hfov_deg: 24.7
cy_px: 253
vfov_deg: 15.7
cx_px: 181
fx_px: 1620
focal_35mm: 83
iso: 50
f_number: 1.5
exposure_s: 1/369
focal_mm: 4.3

***

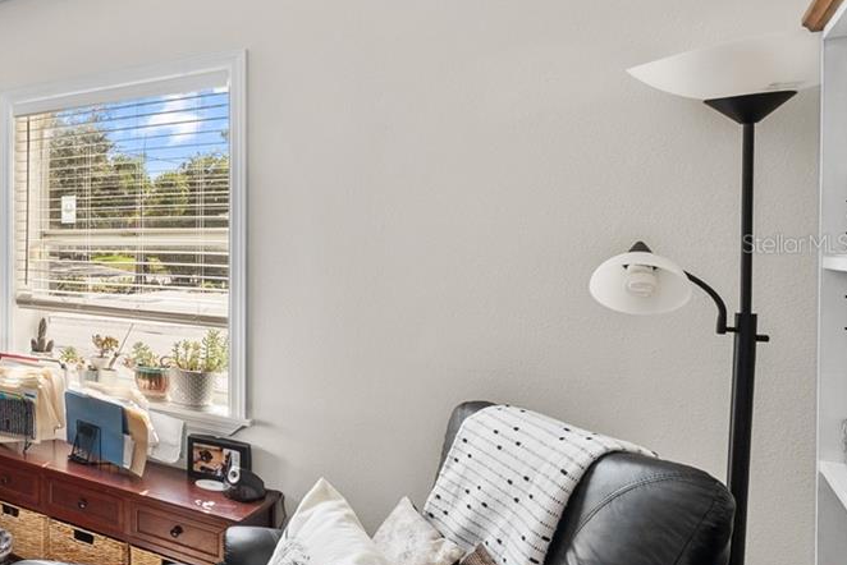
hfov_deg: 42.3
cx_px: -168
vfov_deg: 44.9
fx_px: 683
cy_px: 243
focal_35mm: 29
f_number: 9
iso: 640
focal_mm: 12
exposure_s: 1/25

***

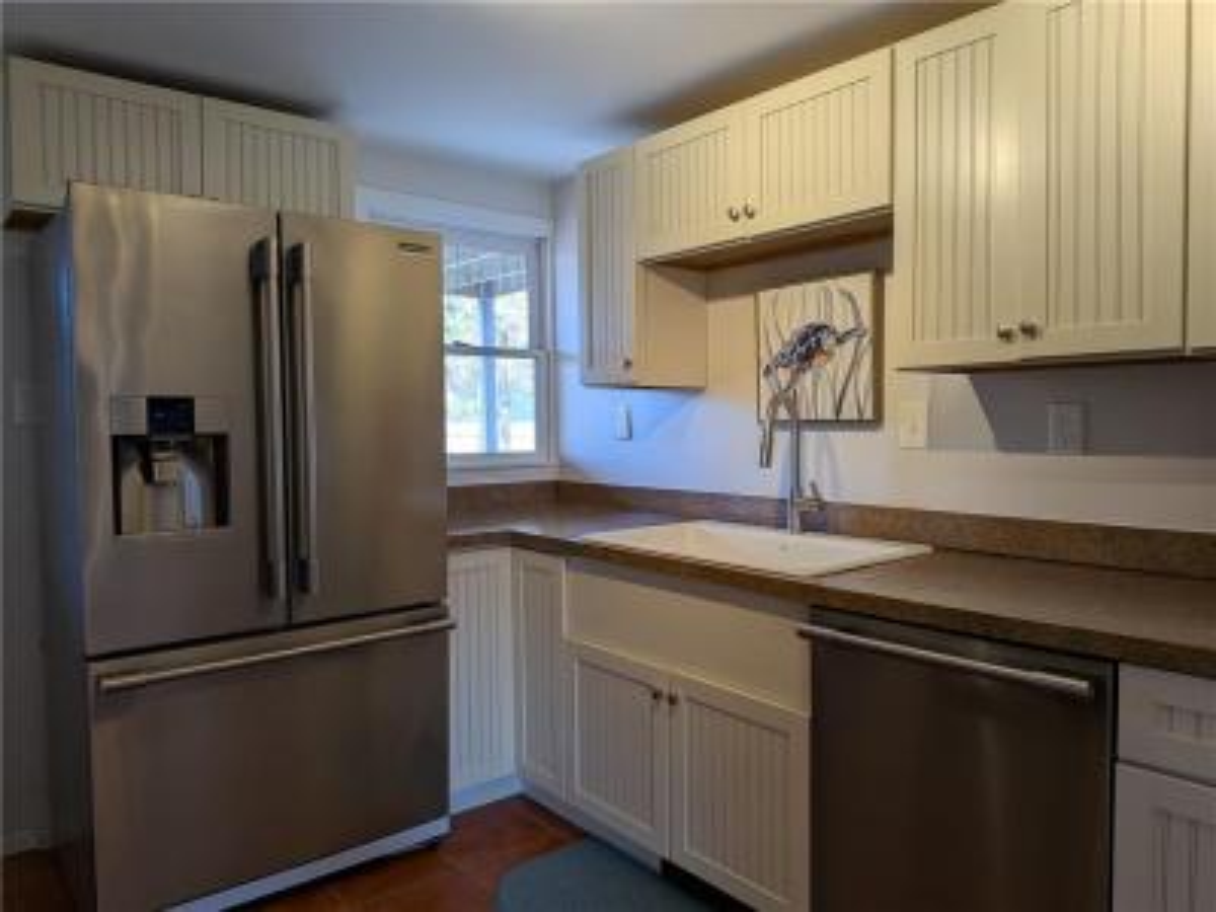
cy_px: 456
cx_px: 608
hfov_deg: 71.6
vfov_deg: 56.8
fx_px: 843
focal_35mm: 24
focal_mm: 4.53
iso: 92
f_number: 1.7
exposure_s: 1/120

***

Problem to work on: Of the entries listed above, reproduce only the lines starting at the line containing "hfov_deg: 42.3" and ending at the line containing "exposure_s: 1/25". Include both, exactly as they stand.

Answer to this exercise:
hfov_deg: 42.3
cx_px: -168
vfov_deg: 44.9
fx_px: 683
cy_px: 243
focal_35mm: 29
f_number: 9
iso: 640
focal_mm: 12
exposure_s: 1/25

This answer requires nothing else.